• Testo fornito

- - - - - - -

In MotoGP

Valentino Rossi ha corso ieri a Valencia la sua ultima gara in MotoGP. È la fine di una carriera straordinaria, ma anche di un incredibile capitolo di storia di questo Paese e di questo sport. A cui non si riesce a non guardare indietro con gioia e orgoglio.

Chi fa questo mestiere non può esimersi oggi dallo scrivere queste righe. Anche se questo non è un giornale sportivo, anche se gli spettri della SEO lo sconsigliano, anche se tutto questo cadrà -immancabilmente- in un enorme fuoco fatuo in cui per alcuni giorni si confonderanno ragione e leggenda. Anche se non si capisce se è riverenza o rispetto, bellezza o amor proprio, cavalleria o già malinconia.

Si scrivono queste righe come si scrive l’ultima lettera alla fine di un bel viaggio, come si fa l’ultima foto ricordo prima di tornare dalle vacanze, come si manda l’ultima email prima di chiudere il computer e andare per sempre a lavorare da un’altra parte.

- - - - - - -

• Voci
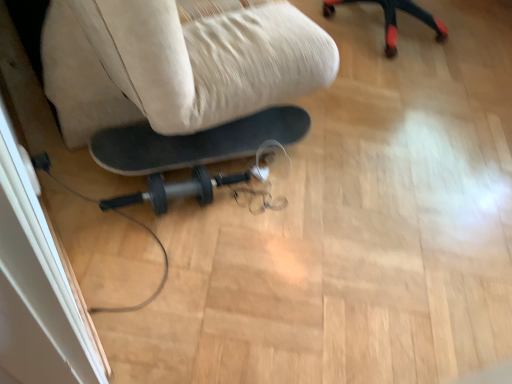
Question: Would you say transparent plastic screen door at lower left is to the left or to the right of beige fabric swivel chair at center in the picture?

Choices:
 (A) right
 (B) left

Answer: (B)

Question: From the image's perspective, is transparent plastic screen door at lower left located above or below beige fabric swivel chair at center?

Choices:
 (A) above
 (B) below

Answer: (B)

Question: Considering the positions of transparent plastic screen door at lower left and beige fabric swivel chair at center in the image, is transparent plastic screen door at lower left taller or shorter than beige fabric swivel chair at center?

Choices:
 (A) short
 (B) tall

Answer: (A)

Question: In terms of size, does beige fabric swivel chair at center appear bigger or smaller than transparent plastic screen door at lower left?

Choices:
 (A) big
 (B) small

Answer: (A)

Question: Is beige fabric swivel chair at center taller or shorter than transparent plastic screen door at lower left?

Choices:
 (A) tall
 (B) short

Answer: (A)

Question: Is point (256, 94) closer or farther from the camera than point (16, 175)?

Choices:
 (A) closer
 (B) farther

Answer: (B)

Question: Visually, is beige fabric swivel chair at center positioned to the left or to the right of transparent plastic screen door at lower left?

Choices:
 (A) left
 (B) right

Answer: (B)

- - - - - - -

• Compiti da svolgere
A - Secondo il testo su Valentino Rossi, dove ha corso la sua ultima gara in MotoGP?
B - Nel testo su Valentino Rossi, riscrivi il passo che comincia con "Chi fa questo" e termina con "o già malinconia.", sostituendo "giornale sportivo" con "quotidiano sportivo".
Le voci qui sopra non servono.

• Ecco le risposte
A - A Valencia.

B -
Chi fa questo mestiere non può esimersi oggi dallo scrivere queste righe. Anche se questo non è un quotidiano sportivo, anche se gli spettri della SEO lo sconsigliano, anche se tutto questo cadrà -immancabilmente- in un enorme fuoco fatuo in cui per alcuni giorni si confonderanno ragione e leggenda. Anche se non si capisce se è riverenza o rispetto, bellezza o amor proprio, cavalleria o già malinconia.